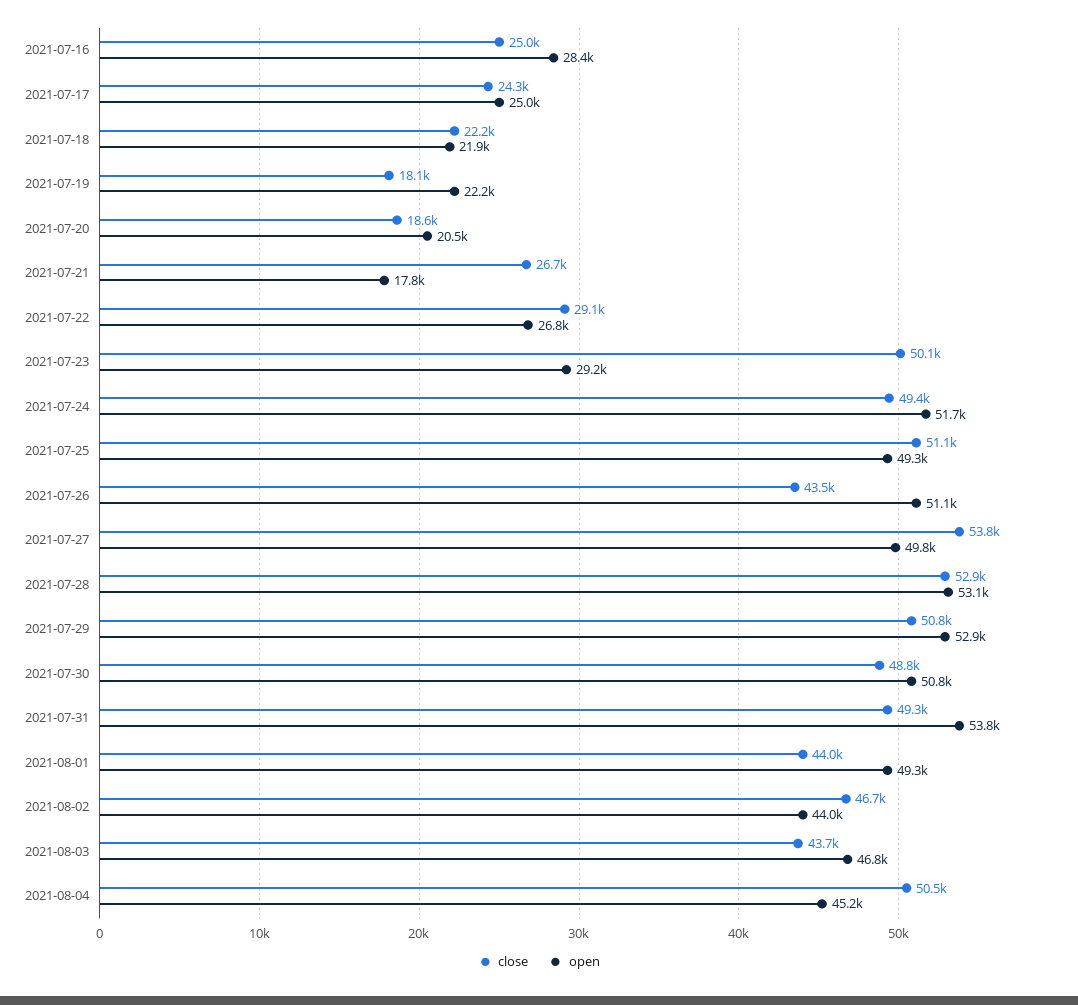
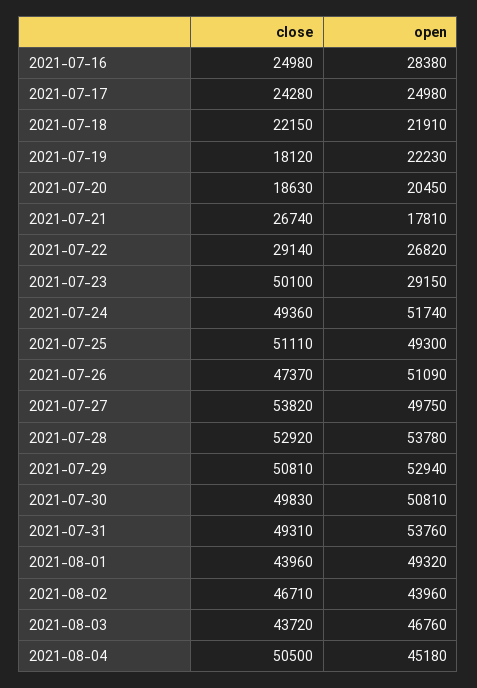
  {
    "close": {
      "2021-07-16": 24980,
      "2021-07-17": 24280,
      "2021-07-18": 22150,
      "2021-07-19": 18120,
      "2021-07-20": 18630,
      "2021-07-21": 26740,
      "2021-07-22": 29140,
      "2021-07-23": 50100,
      "2021-07-24": 49360,
      "2021-07-25": 51110,
-     "2021-07-26": 43500,
+     "2021-07-26": 47370,
      "2021-07-27": 53820,
      "2021-07-28": 52920,
      "2021-07-29": 50810,
-     "2021-07-30": 48800,
+     "2021-07-30": 49830,
      "2021-07-31": 49310,
      "2021-08-01": 43960,
      "2021-08-02": 46710,
      "2021-08-03": 43720,
      "2021-08-04": 50500
    },
    "open": {
      "2021-07-16": 28380,
      "2021-07-17": 24980,
      "2021-07-18": 21910,
      "2021-07-19": 22230,
      "2021-07-20": 20450,
      "2021-07-21": 17810,
      "2021-07-22": 26820,
      "2021-07-23": 29150,
      "2021-07-24": 51740,
      "2021-07-25": 49300,
      "2021-07-26": 51090,
      "2021-07-27": 49750,
-     "2021-07-28": 53100,
+     "2021-07-28": 53780,
      "2021-07-29": 52940,
      "2021-07-30": 50810,
      "2021-07-31": 53760,
      "2021-08-01": 49320,
      "2021-08-02": 43960,
      "2021-08-03": 46760,
      "2021-08-04": 45180
    }
  }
• • • • •
# [PROBLEM TO SOLVE]
When you retype the listing, keep every line exactly as it is and drop the pictures.

# [YOUR RESPONSE]
  {
    "close": {
      "2021-07-16": 24980,
      "2021-07-17": 24280,
      "2021-07-18": 22150,
      "2021-07-19": 18120,
      "2021-07-20": 18630,
      "2021-07-21": 26740,
      "2021-07-22": 29140,
      "2021-07-23": 50100,
      "2021-07-24": 49360,
      "2021-07-25": 51110,
-     "2021-07-26": 43500,
+     "2021-07-26": 47370,
      "2021-07-27": 53820,
      "2021-07-28": 52920,
      "2021-07-29": 50810,
-     "2021-07-30": 48800,
+     "2021-07-30": 49830,
      "2021-07-31": 49310,
      "2021-08-01": 43960,
      "2021-08-02": 46710,
      "2021-08-03": 43720,
      "2021-08-04": 50500
    },
    "open": {
      "2021-07-16": 28380,
      "2021-07-17": 24980,
      "2021-07-18": 21910,
      "2021-07-19": 22230,
      "2021-07-20": 20450,
      "2021-07-21": 17810,
      "2021-07-22": 26820,
      "2021-07-23": 29150,
      "2021-07-24": 51740,
      "2021-07-25": 49300,
      "2021-07-26": 51090,
      "2021-07-27": 49750,
-     "2021-07-28": 53100,
+     "2021-07-28": 53780,
      "2021-07-29": 52940,
      "2021-07-30": 50810,
      "2021-07-31": 53760,
      "2021-08-01": 49320,
      "2021-08-02": 43960,
      "2021-08-03": 46760,
      "2021-08-04": 45180
    }
  }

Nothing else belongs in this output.